*Textauszug*:
***

Die kroatische Regierung sah zunächst von einer Rettung ab, da es sich um ein privatwirtschaftliches Problem handelte. Dennoch überprüfte sie angesichts des möglichen Scheiterns des Konzerns, der fast 15 % des kroatischen BIP ausmachte, das bestehende Insolvenzrecht. Dabei musste sie feststellen, dass die bestehenden Gesetze nicht ausreichten, um einen so komplexen und systemrelevanten Betrieb wie Agrokor zu sanieren.

Um diese Lücke zu schließen, wurde ein neues Gesetz - von der lokalen Wirtschaftspresse als "Lex Agrokor" bezeichnet - entwickelt, das die Restrukturierung systemrelevanter Unternehmen ermöglicht.

Nachdem alle anderen Optionen ausgeschöpft waren, beantragte Agrokor Anfang April die außerordentliche Verwaltung unter dem neuen Gesetz.

Das Ergebnis: Agrokor braucht eine ungewöhnliche Lösung

In dieser Phase wurde AlixPartners als Beratung für die Restrukturierung von Agrokor hinzugezogen. Unser multidisziplinäres Team bewertete die Tragfähigkeit der verschiedenen Geschäftsbereiche, kümmerte sich um den Cashflow und entwickelte einen langfristigen Plan zur Stabilisierung des Unternehmens und zur gerechten Begleichung von Forderungen.

Es war ein enormes Unterfangen unter strengen Zeitvorgaben. AlixPartners musste parallel mit Management, Gläubigern, Regierungsvertretern und der Presse verhandeln und dabei eine übergeordnete Kreditlinie von 1,06 Milliarden Euro aufstellen – ohne dabei auf öffentliche Gelder zurückzugreifen.

Das Team stabilisierte das Unternehmen, führte effiziente Cash-Management-Verfahren ein und arbeitete mit jedem Geschäftsbereich an der Entwicklung von Geschäftsplänen und der Verbesserung des EBITDA. Gleichzeitig entwickelte AlixPartners einen Plan zur Restrukturierung der Unternehmensfinanzen durch einen Debt-for-Equity-Swap.

***

Führen Sie den Text zur Restrukturierung von Agrokor im Anschluss an seinen letzten Satz fort.

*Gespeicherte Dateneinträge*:
***

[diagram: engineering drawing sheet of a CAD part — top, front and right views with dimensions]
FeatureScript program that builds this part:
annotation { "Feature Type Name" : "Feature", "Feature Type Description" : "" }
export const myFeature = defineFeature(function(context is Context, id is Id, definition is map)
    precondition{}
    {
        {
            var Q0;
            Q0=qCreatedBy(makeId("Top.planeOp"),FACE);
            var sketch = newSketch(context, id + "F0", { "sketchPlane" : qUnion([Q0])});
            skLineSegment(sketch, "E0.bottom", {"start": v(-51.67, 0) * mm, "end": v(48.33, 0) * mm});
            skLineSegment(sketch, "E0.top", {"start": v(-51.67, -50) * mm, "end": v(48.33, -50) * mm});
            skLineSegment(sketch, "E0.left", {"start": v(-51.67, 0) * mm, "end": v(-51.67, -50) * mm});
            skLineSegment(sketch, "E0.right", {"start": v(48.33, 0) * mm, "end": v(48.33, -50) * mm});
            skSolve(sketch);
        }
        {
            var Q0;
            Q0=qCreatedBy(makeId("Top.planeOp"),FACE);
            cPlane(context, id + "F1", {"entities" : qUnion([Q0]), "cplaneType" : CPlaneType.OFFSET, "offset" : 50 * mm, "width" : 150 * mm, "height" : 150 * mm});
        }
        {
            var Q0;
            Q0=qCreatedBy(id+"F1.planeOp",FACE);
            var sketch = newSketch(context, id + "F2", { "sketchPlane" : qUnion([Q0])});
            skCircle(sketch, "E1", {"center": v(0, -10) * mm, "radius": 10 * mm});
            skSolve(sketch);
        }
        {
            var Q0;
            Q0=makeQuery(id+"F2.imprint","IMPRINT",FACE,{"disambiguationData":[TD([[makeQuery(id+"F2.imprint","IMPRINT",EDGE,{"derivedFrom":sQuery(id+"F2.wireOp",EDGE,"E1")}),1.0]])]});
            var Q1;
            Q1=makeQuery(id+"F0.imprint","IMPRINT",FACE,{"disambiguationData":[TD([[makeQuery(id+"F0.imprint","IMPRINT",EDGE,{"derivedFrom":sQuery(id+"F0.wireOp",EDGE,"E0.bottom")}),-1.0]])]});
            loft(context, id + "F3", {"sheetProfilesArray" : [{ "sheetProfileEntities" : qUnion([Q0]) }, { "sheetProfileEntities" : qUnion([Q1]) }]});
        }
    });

***

*Lösung*:
Entscheidend für diesen Plan war die Konsolidierung aller kroatischen Forderungen unter einem globalen Restrukturierungsabkommen und die vollständige Rückzahlung an die Kleinstlieferanten von Agrokor, d. h. an kleine Familienbetriebe und Unternehmen, die ihr gesamtes Einkommen aus dem Unternehmen bezogen. Indem die Kleinstlieferanten unterstützt wurden, konnte das weiterbestehende Unternehmen einen zusätzlichen Mehrwert für die Gläubiger schaffen, die gebeten wurden, ihre Forderungen gegen Anteile an den überlebenden Geschäftseinheiten einzutauschen.

Nach intensiven und teils hitzigen Verhandlungen wurde im Juli 2018 bei einer Gerichtsanhörung ein Restrukturierungsplan zur Zustimmung vorgelegt. Mit der Zustimmung von 80,2 % der Gläubiger konnte der Plan umgesetzt werden.

Alle Teile von Agrokor operieren nun unter dem Dach der Fortenova-Gruppe. Neue Eigentümer und ein neues Management mit überarbeiteten Governance-Strukturen sind an Bord. Die Umsätze sind gegenüber 2016 um etwa 4 % gesunken, während das EBITDA, das sich bis 2021 mehr als verdoppeln soll, bis Ende 2018 im Plan lag.

Wenn es wirklich darauf ankommt: 50.000 Arbeitsplätze und tausende von Zulieferern gerettet

Die Liquidation und Zerschlagung eines Unternehmens sind nicht die einzigen Lösungen bei finanziellen Schwierigkeiten. Die schnelle, effiziente und gerechte Restrukturierung von Agrokor verhinderte eine Katastrophe und schuf weit mehr Wert für die Gläubiger. Die "Lex Agrokor" hat sogar einen weltweiten Präzedenzfall für Gesetze zur Restrukturierung systemrelevanter Unternehmen geschaffen.  
Der multidisziplinäre Ansatz von AlixPartners, das tiefgreifende Verständnis der einzelnen Geschäftsbereiche von Agrokor, die enge Zusammenarbeit mit dem Management und die Fokussierung auf Liquidität – all dies unter engen Zeitvorgaben und trotz teilweise heftigen Widerstands – halfen, eine nationale Krise zu verhindern. Zudem sicherten sie das Überleben von Hunderten von Kleinbetrieben und bewahrten über 50.000 Arbeitsplätze, wodurch Agrokor auf einen nachhaltigen Weg gebracht wurde.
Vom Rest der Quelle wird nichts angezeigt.